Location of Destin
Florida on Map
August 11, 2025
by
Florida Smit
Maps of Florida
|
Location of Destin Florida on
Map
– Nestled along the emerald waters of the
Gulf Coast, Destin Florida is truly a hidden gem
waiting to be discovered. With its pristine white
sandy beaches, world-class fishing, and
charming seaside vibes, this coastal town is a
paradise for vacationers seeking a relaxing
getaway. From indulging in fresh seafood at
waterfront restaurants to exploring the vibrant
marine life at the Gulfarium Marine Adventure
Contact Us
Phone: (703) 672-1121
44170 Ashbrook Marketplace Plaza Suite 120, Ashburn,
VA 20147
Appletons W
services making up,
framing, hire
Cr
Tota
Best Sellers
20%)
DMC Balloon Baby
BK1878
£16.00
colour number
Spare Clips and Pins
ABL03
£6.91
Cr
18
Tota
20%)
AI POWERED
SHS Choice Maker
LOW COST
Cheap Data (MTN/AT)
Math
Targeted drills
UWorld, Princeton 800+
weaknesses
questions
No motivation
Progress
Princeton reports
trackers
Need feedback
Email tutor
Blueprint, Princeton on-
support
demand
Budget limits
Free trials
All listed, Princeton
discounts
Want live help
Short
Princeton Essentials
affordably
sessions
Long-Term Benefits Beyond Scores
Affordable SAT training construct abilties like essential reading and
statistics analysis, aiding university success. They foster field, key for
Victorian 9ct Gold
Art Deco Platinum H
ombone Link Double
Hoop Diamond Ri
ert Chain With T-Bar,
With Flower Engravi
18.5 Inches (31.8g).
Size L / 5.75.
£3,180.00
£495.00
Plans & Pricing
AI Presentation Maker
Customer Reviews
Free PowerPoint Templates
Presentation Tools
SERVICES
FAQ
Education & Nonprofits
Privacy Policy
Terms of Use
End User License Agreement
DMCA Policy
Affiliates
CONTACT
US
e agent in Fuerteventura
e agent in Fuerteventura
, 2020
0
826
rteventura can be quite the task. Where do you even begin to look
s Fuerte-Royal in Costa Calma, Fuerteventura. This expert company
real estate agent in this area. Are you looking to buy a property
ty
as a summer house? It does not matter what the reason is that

__EXERCISE OBJECTIVE__
Nothing may be left out or altered: reproduce the complete listing.

__EXERCISE SOLUTION__
Location of Destin
Florida on Map
August 11, 2025
by
Florida Smit
Maps of Florida
|
Location of Destin Florida on
Map
– Nestled along the emerald waters of the
Gulf Coast, Destin Florida is truly a hidden gem
waiting to be discovered. With its pristine white
sandy beaches, world-class fishing, and
charming seaside vibes, this coastal town is a
paradise for vacationers seeking a relaxing
getaway. From indulging in fresh seafood at
waterfront restaurants to exploring the vibrant
marine life at the Gulfarium Marine Adventure
Contact Us
Phone: (703) 672-1121
44170 Ashbrook Marketplace Plaza Suite 120, Ashburn,
VA 20147
Appletons W
services making up,
framing, hire
Cr
Tota
Best Sellers
20%)
DMC Balloon Baby
BK1878
£16.00
colour number
Spare Clips and Pins
ABL03
£6.91
Cr
18
Tota
20%)
AI POWERED
SHS Choice Maker
LOW COST
Cheap Data (MTN/AT)
Math
Targeted drills
UWorld, Princeton 800+
weaknesses
questions
No motivation
Progress
Princeton reports
trackers
Need feedback
Email tutor
Blueprint, Princeton on-
support
demand
Budget limits
Free trials
All listed, Princeton
discounts
Want live help
Short
Princeton Essentials
affordably
sessions
Long-Term Benefits Beyond Scores
Affordable SAT training construct abilties like essential reading and
statistics analysis, aiding university success. They foster field, key for
Victorian 9ct Gold
Art Deco Platinum H
ombone Link Double
Hoop Diamond Ri
ert Chain With T-Bar,
With Flower Engravi
18.5 Inches (31.8g).
Size L / 5.75.
£3,180.00
£495.00
Plans & Pricing
AI Presentation Maker
Customer Reviews
Free PowerPoint Templates
Presentation Tools
SERVICES
FAQ
Education & Nonprofits
Privacy Policy
Terms of Use
End User License Agreement
DMCA Policy
Affiliates
CONTACT
US
e agent in Fuerteventura
e agent in Fuerteventura
, 2020
0
826
rteventura can be quite the task. Where do you even begin to look
s Fuerte-Royal in Costa Calma, Fuerteventura. This expert company
real estate agent in this area. Are you looking to buy a property
ty
as a summer house? It does not matter what the reason is that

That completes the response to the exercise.